» **EXTRACTED INFORMATION**
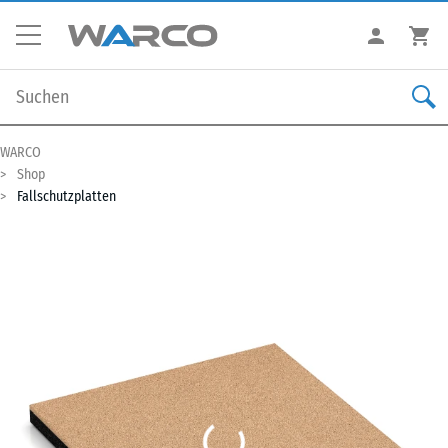
WARCO
Shop
Fallschutzplatten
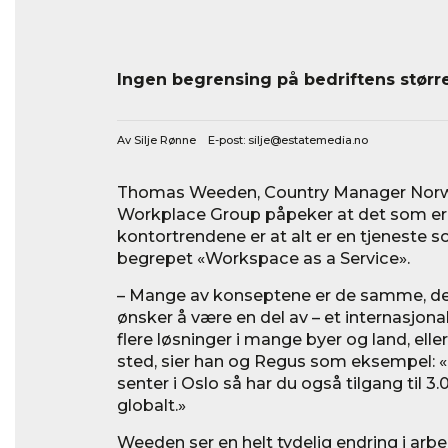
Ingen begrensing på bedriftens større
Av Silje Rønne E-post:
silje@estatemedia.no
Thomas Weeden, Country Manager Norwa
Workplace Group påpeker at det som er f
kontortrendene er at alt er en tjeneste 
begrepet «Workspace as a Service».
– Mange av konseptene er de samme, de
ønsker å være en del av – et internasjonal
flere løsninger i mange byer og land, eller
sted, sier han og Regus som eksempel: 
senter i Oslo så har du også tilgang til 
globalt.»
Weeden ser en helt tydelig endring i arb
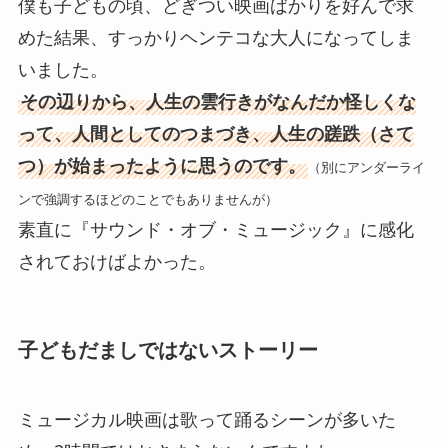
僕も子どもの頃、どぎつい映画ばかりを好んで求
めた結果、すっかりヘンテコな大人になってしま
いました。
その辺りから、人生の雲行きがなんだか怪しくな
って、人間としてのつまづき、人生の蹉跌（さて
つ）が始まったように思うのです。
（別にアンダーライ
ンで強調するほどのことでもありませんが）
素直に『サウンド・オブ・ミュージック』に感化
されておけばよかった。
子どもだましではないストーリー
ミュージカル映画は歌って踊るシーンが多いた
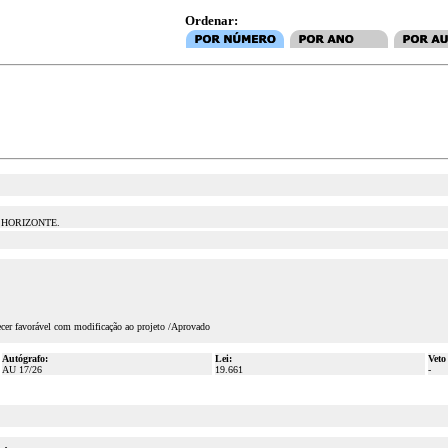
Ordenar:
 HORIZONTE.
ecer favorável com modificação ao projeto /Aprovado
Autógrafo:
Lei:
Veto
AU 17/26
19.661
-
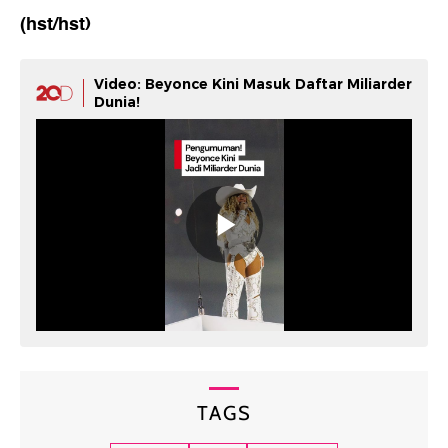
(hst/hst)
Video: Beyonce Kini Masuk Daftar Miliarder
Dunia!
TAGS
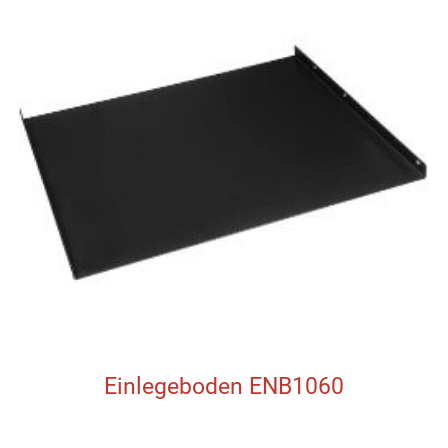
Einlegeboden ENB1060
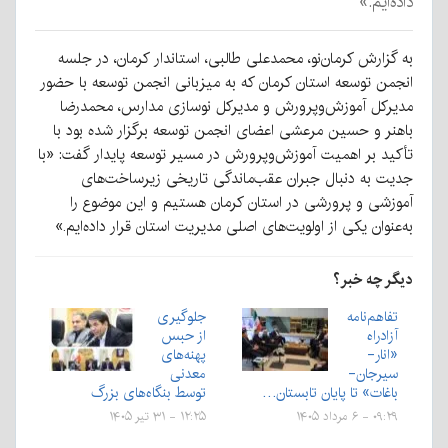
داده‌ایم.»
به گزارش کرمان‌نو، محمدعلی طالبی، استاندار کرمان، در جلسه
انجمن توسعه استان کرمان که به میزبانی انجمن توسعه با حضور
مدیرکل آموزش‌وپرورش و مدیرکل نوسازی مدارس، محمدرضا
باهنر و حسین مرعشی اعضای انجمن توسعه برگزار شده بود با
تأکید بر اهمیت آموزش‌وپرورش در مسیر توسعه پایدار گفت: «با
جدیت به دنبال جبران عقب‌ماندگی تاریخی زیرساخت‌های
آموزشی و پرورشی در استان کرمان هستیم و این موضوع را
به‌عنوان یکی از اولویت‌های اصلی مدیریت استان قرار داده‌ایم.»
دیگر چه خبر؟
تفاهم‌نامه
جلوگیری
آزادراه
از حبس
«انار-
پهنه‌های
سیرجان-
معدنی
باغات» تا پایان تابستان…
توسط بنگاه‌های بزرگ
۰۹:۲۹ - ۶ مرداد ۱۴۰۵
۱۲:۲۵ - ۳۱ تیر ۱۴۰۵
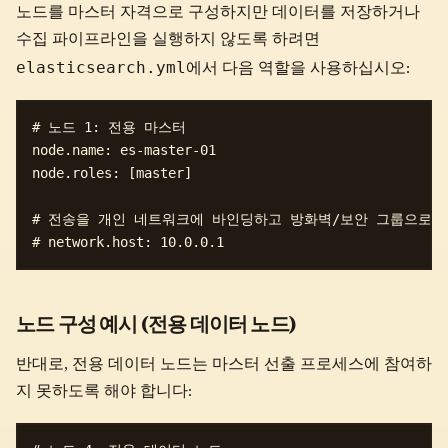
노드를 마스터 자격으로 구성하지만 데이터를 저장하거나
수집 파이프라인을 실행하지 않도록 하려면
elasticsearch.yml
에서 다음 역할을 사용하십시오:
# 노드 1: 전용 마스터

node.name: es-master-01

node.roles: [master]

# 전송을 개인 네트워크에 바인딩하고 방화벽/보안 그룹으로 액
노드 구성 예시 (전용 데이터 노드)
반대로, 전용 데이터 노드는 마스터 선출 프로세스에 참여하
지 못하도록 해야 합니다:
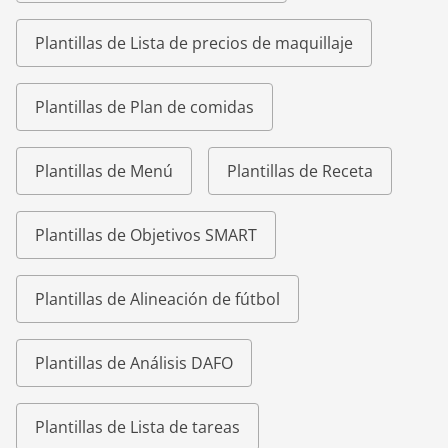
Plantillas de Lista de precios de maquillaje
Plantillas de Plan de comidas
Plantillas de Menú
Plantillas de Receta
Plantillas de Objetivos SMART
Plantillas de Alineación de fútbol
Plantillas de Análisis DAFO
Plantillas de Lista de tareas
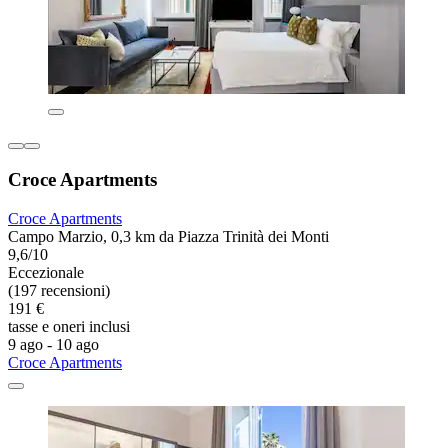
Croce Apartments
Croce Apartments
Campo Marzio, 0,3 km da Piazza Trinità dei Monti
9,6/10
Eccezionale
(197 recensioni)
191 €
tasse e oneri inclusi
9 ago - 10 ago
Croce Apartments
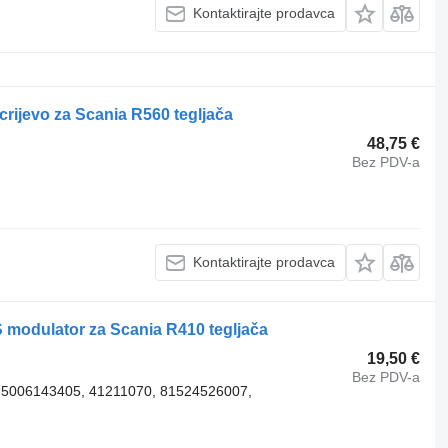
Kontaktirajte prodavca
rijevo za Scania R560 tegljača
48,75 €
Bez PDV-a
Kontaktirajte prodavca
 modulator za Scania R410 tegljača
19,50 €
Bez PDV-a
 5006143405, 41211070, 81524526007,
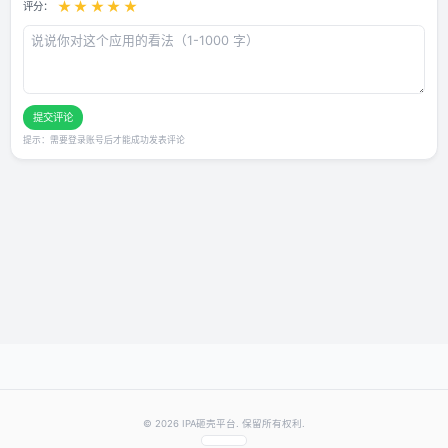
用户评论
还没有评论，快来抢沙发～
发表你的评价
★
★
★
★
★
评分：
提交评论
提示：需要登录账号后才能成功发表评论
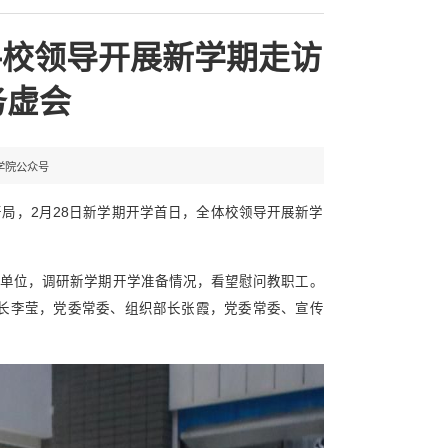
—校领导开展新学期走访
务虚会
学院公众号
开局，2月28日新学期开学首日，全体校领导开展新学
单位，调研新学期开学准备情况，看望慰问教职工。
长李莹，党委常委、组织部长张霞，党委常委、宣传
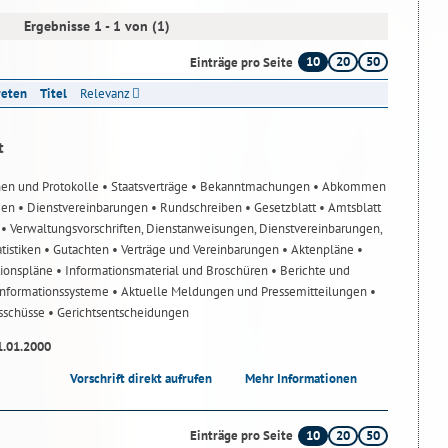
Ergebnisse 1 - 1 von (1)
10
20
50
Einträge pro Seite
reten
Titel
Relevanz
t
nen und Protokolle
• Staatsverträge
• Bekanntmachungen
• Abkommen
gen
• Dienstvereinbarungen
• Rundschreiben
• Gesetzblatt
• Amtsblatt
n
• Verwaltungsvorschriften, Dienstanweisungen, Dienstvereinbarungen,
atistiken
• Gutachten
• Verträge und Vereinbarungen
• Aktenpläne
•
tionspläne
• Informationsmaterial und Broschüren
• Berichte und
-Informationssysteme
• Aktuelle Meldungen und Pressemitteilungen
•
usschüsse
• Gerichtsentscheidungen
1.01.2000
Vorschrift direkt aufrufen
Mehr Informationen
10
20
50
Einträge pro Seite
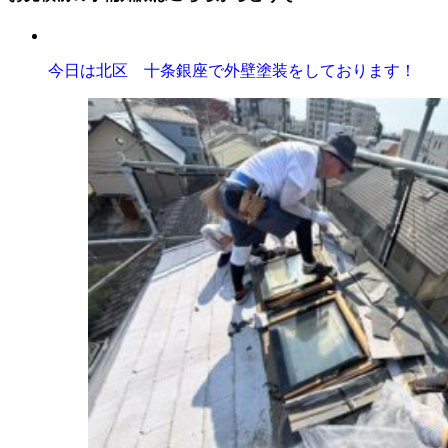
今日は北区 十条銀座で外壁塗装をしております！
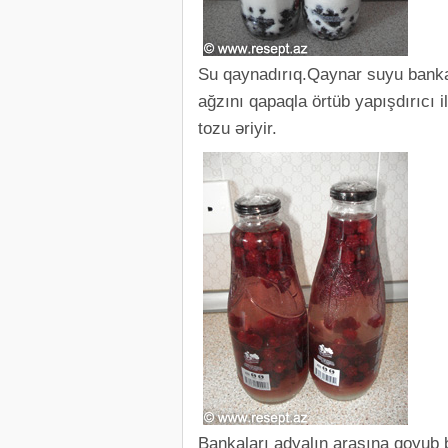
Su qaynadırıq.Qaynar suyu banka
ağzını qapaqla örtüb yapışdırıcı i
tozu əriyir.
Bankaları adyalın arasına qoyub 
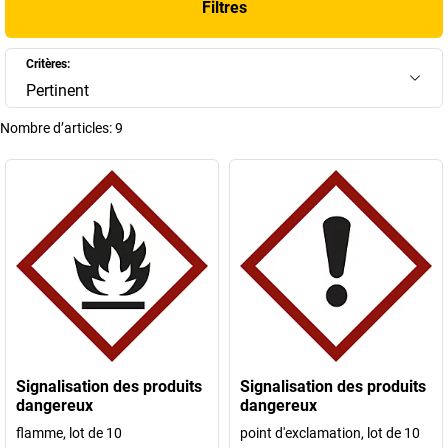
Filtres
produits dangereux
, un
pictogramme des dangers
ou des consignes
visuelles complémentaires, vous trouverez ici tout ce qu’il vous faut
pour signaler efficacement vos installations
Critères:
Pertinent
+
Afficher plus
Nombre d’articles:
9
Signalisation des produits
Signalisation des produits
dangereux
dangereux
flamme, lot de 10
point d'exclamation, lot de 10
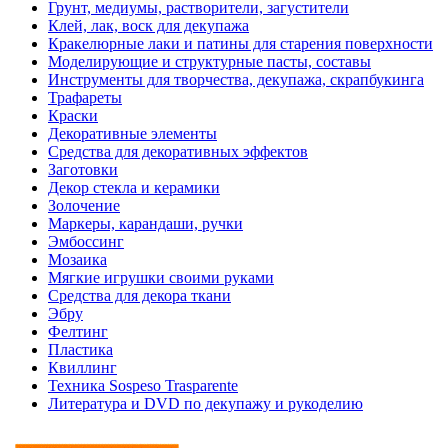
Грунт, медиумы, растворители, загустители
Клей, лак, воск для декупажа
Кракелюрные лаки и патины для старения поверхности
Моделирующие и структурные пасты, составы
Инструменты для творчества, декупажа, скрапбукинга
Трафареты
Краски
Декоративные элементы
Средства для декоративных эффектов
Заготовки
Декор стекла и керамики
Золочение
Маркеры, карандаши, ручки
Эмбоссинг
Мозаика
Мягкие игрушки своими руками
Средства для декора ткани
Эбру
Фелтинг
Пластика
Квиллинг
Техника Sospeso Trasparente
Литература и DVD по декупажу и рукоделию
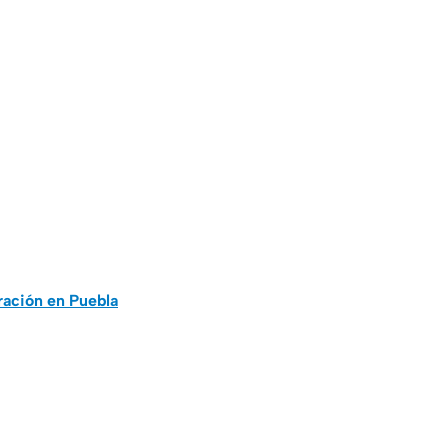
ación en Puebla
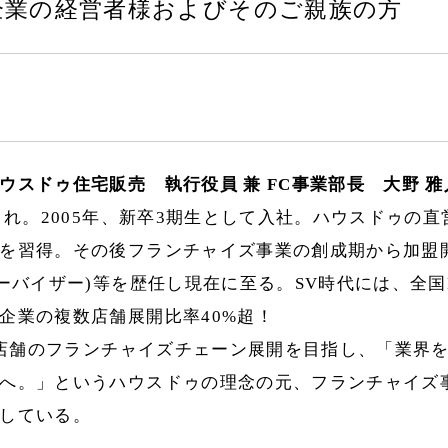
企業の経営者様およびそのご親族の方
ウスドゥ住宅販売 執行役員 兼 FC事業部長 大野 雅
生まれ。2005年、新卒3期生として入社。ハウスドゥの
を習得。その後フランチャイズ事業の創成期から加盟
パーバイザー)等を歴任し現在に至る。SV時代には、全国N
企業の複数店舗展開比率40%超！
00店舗のフランチャイズチェーン展開を目指し、「業界
へ。」というハウスドゥの理念の元、フランチャイズ
している。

» **TASK INSTRUCTIONS**
Pull out the text read from all of the entries above and reproduce its lines with no changes, leaving the pictures out of your answer.

» **EXPECTED ANSWER**
WARCO
Shop
Fallschutzplatten
Ingen begrensing på bedriftens større
Av Silje Rønne E-post:
silje@estatemedia.no
Thomas Weeden, Country Manager Norwa
Workplace Group påpeker at det som er f
kontortrendene er at alt er en tjeneste 
begrepet «Workspace as a Service».
– Mange av konseptene er de samme, de
ønsker å være en del av – et internasjonal
flere løsninger i mange byer og land, eller
sted, sier han og Regus som eksempel: 
senter i Oslo så har du også tilgang til 
globalt.»
Weeden ser en helt tydelig endring i arb
僕も子どもの頃、どぎつい映画ばかりを好んで求
めた結果、すっかりヘンテコな大人になってしま
いました。
その辺りから、人生の雲行きがなんだか怪しくな
って、人間としてのつまづき、人生の蹉跌（さて
つ）が始まったように思うのです。
（別にアンダーライ
ンで強調するほどのことでもありませんが）
素直に『サウンド・オブ・ミュージック』に感化
されておけばよかった。
子どもだましではないストーリー
ミュージカル映画は歌って踊るシーンが多いた
Ordenar:
 HORIZONTE.
ecer favorável com modificação ao projeto /Aprovado
Autógrafo:
Lei:
Veto
AU 17/26
19.661
-
(hst/hst)
Video: Beyonce Kini Masuk Daftar Miliarder
Dunia!
TAGS
Einlegeboden ENB1060
داده‌ایم.»
به گزارش کرمان‌نو، محمدعلی طالبی، استاندار کرمان، در جلسه
انجمن توسعه استان کرمان که به میزبانی انجمن توسعه با حضور
مدیرکل آموزش‌وپرورش و مدیرکل نوسازی مدارس، محمدرضا
باهنر و حسین مرعشی اعضای انجمن توسعه برگزار شده بود با
تأکید بر اهمیت آموزش‌وپرورش در مسیر توسعه پایدار گفت: «با
جدیت به دنبال جبران عقب‌ماندگی تاریخی زیرساخت‌های
آموزشی و پرورشی در استان کرمان هستیم و این موضوع را
به‌عنوان یکی از اولویت‌های اصلی مدیریت استان قرار داده‌ایم.»
دیگر چه خبر؟
تفاهم‌نامه
جلوگیری
آزادراه
از حبس
«انار-
پهنه‌های
سیرجان-
معدنی
باغات» تا پایان تابستان…
توسط بنگاه‌های بزرگ
۰۹:۲۹ - ۶ مرداد ۱۴۰۵
۱۲:۲۵ - ۳۱ تیر ۱۴۰۵
노드를 마스터 자격으로 구성하지만 데이터를 저장하거나
수집 파이프라인을 실행하지 않도록 하려면
elasticsearch.yml
에서 다음 역할을 사용하십시오:
# 노드 1: 전용 마스터

node.name: es-master-01

node.roles: [master]

# 전송을 개인 네트워크에 바인딩하고 방화벽/보안 그룹으로 액
노드 구성 예시 (전용 데이터 노드)
반대로, 전용 데이터 노드는 마스터 선출 프로세스에 참여하
지 못하도록 해야 합니다:
Plantillas de Lista de precios de maquillaje
Plantillas de Plan de comidas
Plantillas de Menú
Plantillas de Receta
Plantillas de Objetivos SMART
Plantillas de Alineación de fútbol
Plantillas de Análisis DAFO
Plantillas de Lista de tareas
Croce Apartments
Croce Apartments
Campo Marzio, 0,3 km da Piazza Trinità dei Monti
9,6/10
Eccezionale
(197 recensioni)
191 €
tasse e oneri inclusi
9 ago - 10 ago
Croce Apartments
Kontaktirajte prodavca
rijevo za Scania R560 tegljača
48,75 €
Bez PDV-a
Kontaktirajte prodavca
 modulator za Scania R410 tegljača
19,50 €
Bez PDV-a
 5006143405, 41211070, 81524526007,
用户评论
还没有评论，快来抢沙发～
发表你的评价
★
★
★
★
★
评分：
提交评论
提示：需要登录账号后才能成功发表评论
—校领导开展新学期走访
务虚会
学院公众号
开局，2月28日新学期开学首日，全体校领导开展新学
单位，调研新学期开学准备情况，看望慰问教职工。
长李莹，党委常委、组织部长张霞，党委常委、宣传
Ergebnisse 1 - 1 von (1)
10
20
50
Einträge pro Seite
reten
Titel
Relevanz
t
nen und Protokolle
• Staatsverträge
• Bekanntmachungen
• Abkommen
gen
• Dienstvereinbarungen
• Rundschreiben
• Gesetzblatt
• Amtsblatt
n
• Verwaltungsvorschriften, Dienstanweisungen, Dienstvereinbarungen,
atistiken
• Gutachten
• Verträge und Vereinbarungen
• Aktenpläne
•
tionspläne
• Informationsmaterial und Broschüren
• Berichte und
-Informationssysteme
• Aktuelle Meldungen und Pressemitteilungen
•
usschüsse
• Gerichtsentscheidungen
1.01.2000
Vorschrift direkt aufrufen
Mehr Informationen
10
20
50
Einträge pro Seite
今日は北区 十条銀座で外壁塗装をしております！
Su qaynadırıq.Qaynar suyu banka
ağzını qapaqla örtüb yapışdırıcı i
tozu əriyir.
Bankaları adyalın arasına qoyub 
Filtres
produits dangereux
, un
pictogramme des dangers
ou des consignes
visuelles complémentaires, vous trouverez ici tout ce qu’il vous faut
pour signaler efficacement vos installations
Critères:
Pertinent
+
Afficher plus
Nombre d’articles:
9
Signalisation des produits
Signalisation des produits
dangereux
dangereux
flamme, lot de 10
point d'exclamation, lot de 10
Грунт, медиумы, растворители, загустители
Клей, лак, воск для декупажа
Кракелюрные лаки и патины для старения поверхности
Моделирующие и структурные пасты, составы
Инструменты для творчества, декупажа, скрапбукинга
Трафареты
Краски
Декоративные элементы
Средства для декоративных эффектов
Заготовки
Декор стекла и керамики
Золочение
Маркеры, карандаши, ручки
Эмбоссинг
Мозаика
Мягкие игрушки своими руками
Средства для декора ткани
Эбру
Фелтинг
Пластика
Квиллинг
Техника Sospeso Trasparente
Литература и DVD по декупажу и рукоделию
ación en Puebla
企業の経営者様およびそのご親族の方
ウスドゥ住宅販売 執行役員 兼 FC事業部長 大野 雅
生まれ。2005年、新卒3期生として入社。ハウスドゥの
を習得。その後フランチャイズ事業の創成期から加盟
パーバイザー)等を歴任し現在に至る。SV時代には、全国N
企業の複数店舗展開比率40%超！
00店舗のフランチャイズチェーン展開を目指し、「業界
へ。」というハウスドゥの理念の元、フランチャイズ
している。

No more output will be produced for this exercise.